Data Content Distribution
The Multicast and Broadcast Service (MBS) in IEEE 802.16e is a mechanism for efficiently distributing data content, especially multimedia traffic, across multiple BSs. The MBS aims to provide subscribers with strong protection from service theft by encrypting broadcast connections between SSs and BSs. Specifically, the MBS uses the multicast and broadcast rekeying algorithm (MBRA) to refresh traffic keying material. Prior to receiving multicast service, an SS must register and authenticate with a BS via the PKM protocol. The BS and SS exchange PKM messages through the primary management connection, except that the
PKMv2 Group-Key-Update-Command is transferred over the broadcast connection. The BS sends multicast traffic to all SSs in the multicast group and encrypts it using a single group-wide session key called the group traffic encryption key (GTEK). Because every SS must have the current GTEK to decrypt multicast data, the challenge is how to efficiently distribute and update it to all the SSs in the multicast group. A trivial solution is to let the BS securely distribute the updated GTEK to each SS individually when a new SS wants to join the group, a member wants to leave the group, or the current GTEK is about to expire, but this solution isn't scalable because of the multitude of unicast key exchanges. The MBRA offers an improvement. To ensure timely distribution of the new GTEK before the current one expires, the MBRA uses a group key encryption key (GKEK) to encrypt the new GTEK and broadcast to all the SSs. An SS gets the initial GTEK, which the BS uses to encrypt the multicast traffic, via Key-Request and Key-Reply messages over the primary management connection. A BS updates and distributes the traffic keying material periodically by sending two Group-Key-Update-Command messages: one for the GKEK update mode and the other for the GTEK update mode. Intermittently, a BS transmits the Key-Update-Command message for the GKEK update mode to each SS through its primary management connection.

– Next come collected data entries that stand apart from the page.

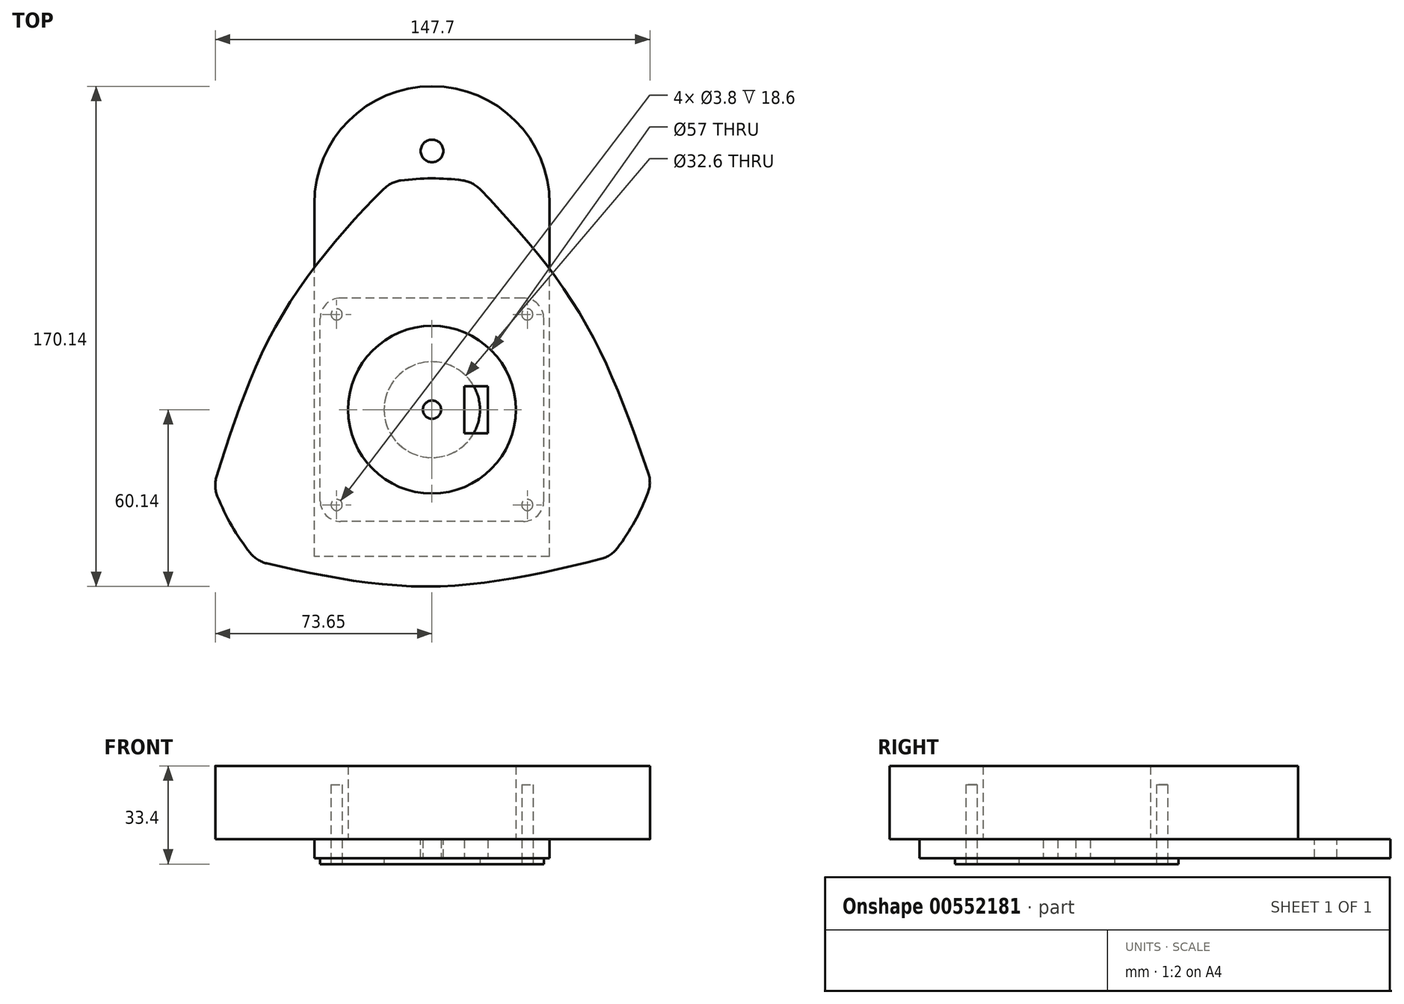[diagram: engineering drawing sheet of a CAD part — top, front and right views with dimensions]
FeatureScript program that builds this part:
annotation { "Feature Type Name" : "Feature", "Feature Type Description" : "" }
export const myFeature = defineFeature(function(context is Context, id is Id, definition is map)
    precondition{}
    {
        {
            var Q0;
            Q0=qCreatedBy(makeId("Top.planeOp"),FACE);
            var sketch = newSketch(context, id + "F0", { "sketchPlane" : qUnion([Q0])});
            skCircle(sketch, "E0", {"center": v(0, 0) * mm, "radius": 28.5 * mm});
            skLineSegment(sketch, "E1.bottom", {"start": v(38.16, -43.24) * mm, "end": v(-38.04, -43.24) * mm});
            skLineSegment(sketch, "E1.top", {"start": v(38.16, 32.96) * mm, "end": v(-38.04, 32.96) * mm});
            skLineSegment(sketch, "E1.left", {"start": v(38.16, -43.24) * mm, "end": v(38.16, 32.96) * mm});
            skLineSegment(sketch, "E1.right", {"start": v(-38.04, -43.24) * mm, "end": v(-38.04, 32.96) * mm});
            skPoint(sketch, "E1.middle", {"position": v(0.06, -5.14) * mm});
            skCircle(sketch, "E2", {"center": v(-32.4, 27.31) * mm, "radius": 1.95 * mm});
            skCircle(sketch, "E3", {"center": v(32.5, 27.31) * mm, "radius": 1.95 * mm});
            skCircle(sketch, "E4", {"center": v(32.5, -37.59) * mm, "radius": 1.95 * mm});
            skCircle(sketch, "E5", {"center": v(-32.4, -37.59) * mm, "radius": 1.95 * mm});
            skSolve(sketch);
        }
        {
            var Q0;
            Q0=qCreatedBy(makeId("Top.planeOp"),FACE);
            var sketch = newSketch(context, id + "F1", { "sketchPlane" : qUnion([Q0])});
            skFitSpline(sketch, "E6", {"points": [v(-74.29, -26.22) * mm, v(-52.16, 30.04) * mm, v(-13.96, 77.42) * mm], "startDerivative": vector(36.92, 116.05) * mm, "endDerivative": vector(81.24, 78.34) * mm});
            skFitSpline(sketch, "E7", {"points": [v(13.96, 77.42) * mm, v(51.24, 31) * mm, v(74.65, -24.8) * mm], "startDerivative": vector(83.92, -86.38) * mm, "endDerivative": vector(39.7, -114.15) * mm});
            skFitSpline(sketch, "E8", {"points": [v(-59.62, -51.47) * mm, v(0, -60.13) * mm, v(60.84, -49.87) * mm], "startDerivative": vector(119.87, -28.02) * mm, "endDerivative": vector(119.63, 30.4) * mm});
            skArc(sketch, "E9", {"start": v(-72.92, -29.52) * mm, "mid": v(-68.02, -39.52) * mm, "end": v(-61.76, -48.73) * mm});
            skArc(sketch, "E10.trimOffspring", {"start": v(10.42, 77.97) * mm, "mid": v(-0.1, 78.66) * mm, "end": v(-10.6, 77.95) * mm});
            skArc(sketch, "E11.trimOffspring", {"start": v(63.09, -46.99) * mm, "mid": v(68.87, -38.02) * mm, "end": v(73.38, -28.36) * mm});
            skArc(sketch, "E12.filletArc", {"start": v(-10.6, 77.95) * mm, "mid": v(-13.67, 77.01) * mm, "end": v(-16.28, 75.16) * mm});
            skArc(sketch, "E13.filletArc", {"start": v(16.3, 74.99) * mm, "mid": v(13.62, 76.98) * mm, "end": v(10.42, 77.97) * mm});
            skArc(sketch, "E14.filletArc", {"start": v(73.38, -28.36) * mm, "mid": v(74.05, -24.92) * mm, "end": v(73.5, -21.47) * mm});
            skArc(sketch, "E15.filletArc", {"start": v(57.51, -50.71) * mm, "mid": v(60.62, -49.33) * mm, "end": v(63.09, -46.99) * mm});
            skPoint(sketch, "E16.visualSharp", {"position": v(-59.45, -51.51) * mm});
            skArc(sketch, "E16.filletArc", {"start": v(-61.76, -48.73) * mm, "mid": v(-59.26, -50.98) * mm, "end": v(-56.16, -52.28) * mm});
            skArc(sketch, "E17.filletArc", {"start": v(-73.18, -22.74) * mm, "mid": v(-73.64, -26.15) * mm, "end": v(-72.92, -29.52) * mm});
            skSolve(sketch);
        }
        {
            var Q0;
            Q0 = qSketchRegion(id + "F1", true);
            extrude(context, id + "F2", {"entities" : qUnion([Q0]), "depth" : 25 * mm, "offsetDistance" : 25 * mm});
        }
        {
            var Q0;
            Q0=makeQuery(id+"F0.imprint","IMPRINT",FACE,{"disambiguationData":[TD([[makeQuery(id+"F0.imprint","IMPRINT",EDGE,{"derivedFrom":sQuery(id+"F0.wireOp",EDGE,"E0")}),1.0]])]});
            var Q1;
            Q1=sQuery(id+"F0.wireOp",EDGE,"E0");
            extrude(context, id + "F3", {"entities" : qUnion([Q0]), "operationType" : NewBodyOperationType.REMOVE, "surfaceEntities" : qUnion([Q1]), "depth" : 25 * mm, "offsetDistance" : 25 * mm});
        }
        {
            var Q0;
            Q0=qCreatedBy(makeId("Top.planeOp"),FACE);
            var sketch = newSketch(context, id + "F4", { "sketchPlane" : qUnion([Q0])});
            skLineSegment(sketch, "E18.bottom", {"start": v(31, -38) * mm, "end": v(-31, -38) * mm});
            skLineSegment(sketch, "E18.top", {"start": v(31, 38) * mm, "end": v(-31, 38) * mm});
            skLineSegment(sketch, "E18.left", {"start": v(38, -31) * mm, "end": v(38, 31) * mm});
            skLineSegment(sketch, "E18.right", {"start": v(-38, -31) * mm, "end": v(-38, 31) * mm});
            skPoint(sketch, "E18.middle", {"position": v(0, 0) * mm});
            skCircle(sketch, "E19", {"center": v(0, 0) * mm, "radius": 16.3 * mm});
            skCircle(sketch, "E20", {"center": v(-32.4, 32.4) * mm, "radius": 1.9 * mm});
            skCircle(sketch, "E21", {"center": v(32.4, 32.4) * mm, "radius": 1.9 * mm});
            skCircle(sketch, "E22", {"center": v(32.4, -32.4) * mm, "radius": 1.9 * mm});
            skCircle(sketch, "E23", {"center": v(-32.4, -32.4) * mm, "radius": 1.9 * mm});
            skPoint(sketch, "E24.visualSharp", {"position": v(38, 38) * mm});
            skArc(sketch, "E24.filletArc", {"start": v(38, 31) * mm, "mid": v(35.95, 35.95) * mm, "end": v(31, 38) * mm});
            skPoint(sketch, "E25.visualSharp", {"position": v(38, -38) * mm});
            skArc(sketch, "E25.filletArc", {"start": v(31, -38) * mm, "mid": v(35.95, -35.95) * mm, "end": v(38, -31) * mm});
            skPoint(sketch, "E26.visualSharp", {"position": v(-38, -38) * mm});
            skArc(sketch, "E26.filletArc", {"start": v(-38, -31) * mm, "mid": v(-35.95, -35.95) * mm, "end": v(-31, -38) * mm});
            skPoint(sketch, "E27.visualSharp", {"position": v(-38, 38) * mm});
            skArc(sketch, "E27.filletArc", {"start": v(-31, 38) * mm, "mid": v(-35.95, 35.95) * mm, "end": v(-38, 31) * mm});
            skSolve(sketch);
        }
        {
            var Q0;
            Q0=makeQuery(id+"F4.imprint","IMPRINT",FACE,{"disambiguationData":[TD([[makeQuery(id+"F4.imprint","IMPRINT",EDGE,{"derivedFrom":sQuery(id+"F4.wireOp",EDGE,"E18.bottom")}),-1.0]])]});
            extrude(context, id + "F5", {"entities" : qUnion([Q0]), "depth" : 2 * mm, "offsetDistance" : 25 * mm});
        }
        {
            var Q0;
            Q0=qCreatedBy(makeId("Top.planeOp"),FACE);
            var sketch = newSketch(context, id + "F6", { "sketchPlane" : qUnion([Q0])});
            skLineSegment(sketch, "E28.bottom", {"start": v(40, -80) * mm, "end": v(-40, -80) * mm});
            skLineSegment(sketch, "E28.top", {"start": v(0, 80) * mm, "end": v(0, 80) * mm});
            skLineSegment(sketch, "E28.left", {"start": v(40, -80) * mm, "end": v(40, 40) * mm});
            skLineSegment(sketch, "E28.right", {"start": v(-40, -80) * mm, "end": v(-40, 40) * mm});
            skPoint(sketch, "E28.middle", {"position": v(0, 0) * mm});
            skPoint(sketch, "E29.visualSharp", {"position": v(-40, 80) * mm});
            skArc(sketch, "E29.filletArc", {"start": v(0, 80) * mm, "mid": v(-28.28, 68.28) * mm, "end": v(-40, 40) * mm});
            skPoint(sketch, "E30.visualSharp", {"position": v(40, 80) * mm});
            skArc(sketch, "E30.filletArc", {"start": v(40, 40) * mm, "mid": v(28.28, 68.28) * mm, "end": v(0, 80) * mm});
            skSolve(sketch);
        }
        {
            var Q0;
            Q0=makeQuery(id+"F6.imprint","IMPRINT",FACE,{"disambiguationData":[TD([[makeQuery(id+"F6.imprint","IMPRINT",EDGE,{"derivedFrom":sQuery(id+"F6.wireOp",EDGE,"E28.bottom")}),-1.0]])]});
            extrude(context, id + "F7", {"entities" : qUnion([Q0]), "depth" : 6.4 * mm, "offsetDistance" : 25 * mm});
        }
        {
            var Q0;
            Q0=makeQuery(id+"F7.opExtrude","SWEPT_BODY",BODY,{"disambiguationData":[OSD([sQuery(id+"F6.wireOp",EDGE,"E28.bottom"),sQuery(id+"F6.wireOp",EDGE,"E28.left"),sQuery(id+"F6.wireOp",EDGE,"E28.right"),sQuery(id+"F6.wireOp",EDGE,"E29.filletArc"),sQuery(id+"F6.wireOp",EDGE,"E30.filletArc")])]});
            var Q1;
            Q1=makeQuery(id+"F7.opExtrude","SWEPT_EDGE",EDGE,{"disambiguationData":[OSD([sQuery(id+"F6.wireOp",EDGE,"E28.left"),sQuery(id+"F6.wireOp",EDGE,"E30.filletArc")])]});
            transform(context, id + "F8", {"entities" : qUnion([Q0]), "transformType" : TransformType.TRANSLATION_ENTITY, "oppositeDirectionEntity" : false, "transformLine" : qUnion([Q1]), "makeCopy" : false});
        }
        {
            var Q0;
            Q0=makeQuery(id+"F7.opExtrude","SWEPT_BODY",BODY,{"disambiguationData":[OSD([sQuery(id+"F6.wireOp",EDGE,"E28.bottom"),sQuery(id+"F6.wireOp",EDGE,"E28.left"),sQuery(id+"F6.wireOp",EDGE,"E28.right"),sQuery(id+"F6.wireOp",EDGE,"E29.filletArc"),sQuery(id+"F6.wireOp",EDGE,"E30.filletArc")])]});
            var Q1;
            Q1=makeQuery(id+"F5.opExtrude","CAP_EDGE",EDGE,{"disambiguationData":[OSD([sQuery(id+"F4.wireOp",EDGE,"E18.left")])],"isStart":false});
            transform(context, id + "F9", {"entities" : qUnion([Q0]), "transformType" : TransformType.TRANSLATION_DISTANCE, "transformDirection" : qUnion([Q1]), "distance" : 40 * mm, "makeCopy" : false});
        }
        {
            var Q0;
            Q0=makeQuery(id+"F5.opExtrude","SWEPT_BODY",BODY,{"disambiguationData":[OSD([sQuery(id+"F4.wireOp",EDGE,"E18.bottom"),sQuery(id+"F4.wireOp",EDGE,"E18.top"),sQuery(id+"F4.wireOp",EDGE,"E18.left"),sQuery(id+"F4.wireOp",EDGE,"E18.right"),sQuery(id+"F4.wireOp",EDGE,"E19"),sQuery(id+"F4.wireOp",EDGE,"E20"),sQuery(id+"F4.wireOp",EDGE,"E21"),sQuery(id+"F4.wireOp",EDGE,"E22"),sQuery(id+"F4.wireOp",EDGE,"E23"),sQuery(id+"F4.wireOp",EDGE,"E24.filletArc"),sQuery(id+"F4.wireOp",EDGE,"E25.filletArc"),sQuery(id+"F4.wireOp",EDGE,"E26.filletArc"),sQuery(id+"F4.wireOp",EDGE,"E27.filletArc")])]});
            transform(context, id + "F10", {"entities" : qUnion([Q0]), "transformType" : TransformType.TRANSLATION_3D, "dx" : 0 * mm, "dy" : 0 * mm, "dz" : -2 * mm, "makeCopy" : false});
        }
        {
            var Q0;
            Q0=makeQuery(id+"F5.opExtrude","SWEPT_BODY",BODY,{"disambiguationData":[OSD([sQuery(id+"F4.wireOp",EDGE,"E18.bottom"),sQuery(id+"F4.wireOp",EDGE,"E18.top"),sQuery(id+"F4.wireOp",EDGE,"E18.left"),sQuery(id+"F4.wireOp",EDGE,"E18.right"),sQuery(id+"F4.wireOp",EDGE,"E19"),sQuery(id+"F4.wireOp",EDGE,"E20"),sQuery(id+"F4.wireOp",EDGE,"E21"),sQuery(id+"F4.wireOp",EDGE,"E22"),sQuery(id+"F4.wireOp",EDGE,"E23"),sQuery(id+"F4.wireOp",EDGE,"E24.filletArc"),sQuery(id+"F4.wireOp",EDGE,"E25.filletArc"),sQuery(id+"F4.wireOp",EDGE,"E26.filletArc"),sQuery(id+"F4.wireOp",EDGE,"E27.filletArc")])]});
            transform(context, id + "F11", {"entities" : qUnion([Q0]), "transformType" : TransformType.TRANSLATION_3D, "dx" : 0 * mm, "dy" : 0 * mm, "dz" : -6.4 * mm, "makeCopy" : false});
        }
        {
            var Q0;
            Q0=makeQuery(id+"F7.opExtrude","SWEPT_BODY",BODY,{"disambiguationData":[OSD([sQuery(id+"F6.wireOp",EDGE,"E28.bottom"),sQuery(id+"F6.wireOp",EDGE,"E28.left"),sQuery(id+"F6.wireOp",EDGE,"E28.right"),sQuery(id+"F6.wireOp",EDGE,"E29.filletArc"),sQuery(id+"F6.wireOp",EDGE,"E30.filletArc")])]});
            transform(context, id + "F12", {"entities" : qUnion([Q0]), "transformType" : TransformType.TRANSLATION_3D, "dx" : 0 * mm, "dy" : -10 * mm, "dz" : 0 * mm, "makeCopy" : false});
        }
        {
            var Q0;
            Q0=qCreatedBy(makeId("Top.planeOp"),FACE);
            var sketch = newSketch(context, id + "F13", { "sketchPlane" : qUnion([Q0])});
            skCircle(sketch, "E31", {"center": v(0, 88) * mm, "radius": 3.85 * mm});
            skSolve(sketch);
        }
        {
            var Q0;
            Q0=makeQuery(id+"F13.imprint","IMPRINT",FACE,{"disambiguationData":[TD([[makeQuery(id+"F13.imprint","IMPRINT",EDGE,{"derivedFrom":sQuery(id+"F13.wireOp",EDGE,"E31")}),1.0]])]});
            extrude(context, id + "F14", {"entities" : qUnion([Q0]), "operationType" : NewBodyOperationType.REMOVE, "oppositeDirection" : true, "depth" : 25 * mm, "offsetDistance" : 25 * mm});
        }
        {
            var Q0;
            Q0=makeQuery(id+"F7.opExtrude","CAP_FACE",FACE,{"disambiguationData":[OSD([sQuery(id+"F6.wireOp",EDGE,"E28.bottom"),sQuery(id+"F6.wireOp",EDGE,"E28.left"),sQuery(id+"F6.wireOp",EDGE,"E28.right"),sQuery(id+"F6.wireOp",EDGE,"E29.filletArc"),sQuery(id+"F6.wireOp",EDGE,"E30.filletArc")])],"isStart":true});
            var sketch = newSketch(context, id + "F15", { "sketchPlane" : qUnion([Q0])});
            skCircle(sketch, "E32", {"center": v(-32.4, 32.4) * mm, "radius": 1.9 * mm});
            skCircle(sketch, "E33", {"center": v(32.4, 32.4) * mm, "radius": 1.9 * mm});
            skCircle(sketch, "E34", {"center": v(32.4, -32.4) * mm, "radius": 1.9 * mm});
            skCircle(sketch, "E35", {"center": v(-32.4, -32.4) * mm, "radius": 1.9 * mm});
            skCircle(sketch, "E36", {"center": v(0, 0) * mm, "radius": 3.1 * mm});
            skLineSegment(sketch, "E37.bottom", {"start": v(19, -8) * mm, "end": v(11, -8) * mm});
            skLineSegment(sketch, "E37.top", {"start": v(19, 8) * mm, "end": v(11, 8) * mm});
            skLineSegment(sketch, "E37.left", {"start": v(19, -8) * mm, "end": v(19, 8) * mm});
            skLineSegment(sketch, "E37.right", {"start": v(11, -8) * mm, "end": v(11, 8) * mm});
            skPoint(sketch, "E37.middle", {"position": v(15, 0) * mm});
            skSolve(sketch);
        }
        {
            var Q0;
            Q0=makeQuery(id+"F15.imprint","IMPRINT",FACE,{"disambiguationData":[TD([[makeQuery(id+"F15.imprint","IMPRINT",EDGE,{"derivedFrom":sQuery(id+"F15.wireOp",EDGE,"E32")}),1.0]])]});
            var Q1;
            Q1=makeQuery(id+"F15.imprint","IMPRINT",FACE,{"disambiguationData":[TD([[makeQuery(id+"F15.imprint","IMPRINT",EDGE,{"derivedFrom":sQuery(id+"F15.wireOp",EDGE,"E33")}),1.0]])]});
            var Q2;
            Q2=makeQuery(id+"F15.imprint","IMPRINT",FACE,{"disambiguationData":[TD([[makeQuery(id+"F15.imprint","IMPRINT",EDGE,{"derivedFrom":sQuery(id+"F15.wireOp",EDGE,"E34")}),1.0]])]});
            var Q3;
            Q3=makeQuery(id+"F15.imprint","IMPRINT",FACE,{"disambiguationData":[TD([[makeQuery(id+"F15.imprint","IMPRINT",EDGE,{"derivedFrom":sQuery(id+"F15.wireOp",EDGE,"E35")}),1.0]])]});
            var Q4;
            Q4=makeQuery(id+"F15.imprint","IMPRINT",FACE,{"disambiguationData":[TD([[makeQuery(id+"F15.imprint","IMPRINT",EDGE,{"derivedFrom":sQuery(id+"F15.wireOp",EDGE,"E37.bottom")}),-1.0]])]});
            var Q5;
            Q5=sQuery(id+"F15.wireOp",EDGE,"E32");
            var Q6;
            Q6=sQuery(id+"F15.wireOp",EDGE,"E33");
            var Q7;
            Q7=sQuery(id+"F15.wireOp",EDGE,"E34");
            var Q8;
            Q8=sQuery(id+"F15.wireOp",EDGE,"E35");
            extrude(context, id + "F16", {"entities" : qUnion([Q0, Q1, Q2, Q3, Q4]), "operationType" : NewBodyOperationType.REMOVE, "surfaceEntities" : qUnion([Q5, Q6, Q7, Q8]), "oppositeDirection" : true, "depth" : 25 * mm, "offsetDistance" : 25 * mm});
        }
        {
            var Q0;
            Q0=makeQuery(id+"F15.imprint","IMPRINT",FACE,{"disambiguationData":[TD([[makeQuery(id+"F15.imprint","IMPRINT",EDGE,{"derivedFrom":sQuery(id+"F15.wireOp",EDGE,"E36")}),1.0]])]});
            var Q1;
            Q1=sQuery(id+"F15.wireOp",EDGE,"E36");
            extrude(context, id + "F17", {"entities" : qUnion([Q0]), "operationType" : NewBodyOperationType.REMOVE, "surfaceEntities" : qUnion([Q1]), "oppositeDirection" : true, "depth" : 25 * mm, "offsetDistance" : 25 * mm});
        }
    });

This message contains the new GKEK encrypted with the KEK, which is derived from the AK established during authentication. Then, the BS transmits the Key-Update-Command message for the GTEK update mode through the broadcast connection, which contains the new GTEK encrypted with the corresponding GKEK. We can specify the protocol as follows:
BS → SS: {GKEK}KEK (1)
BS ⇒ all SS: {GTEK}GKEK, (2)
Where → stands for a unicast message, and ⇒ stands for a broadcast message. However, this protocol has two problems: first, it isn't scalable because it still needs to unicast to each SS, and, second, it doesn't address the issue of backward and forward secrecy. When a new member receives the current GTEK, for example, it can decrypt all previous messages that were multicast during the same GTEK's lifetime. Nothing in this protocol prevents an SS that's leaving the group from receiving the next GKEK or decrypting the next GTEK.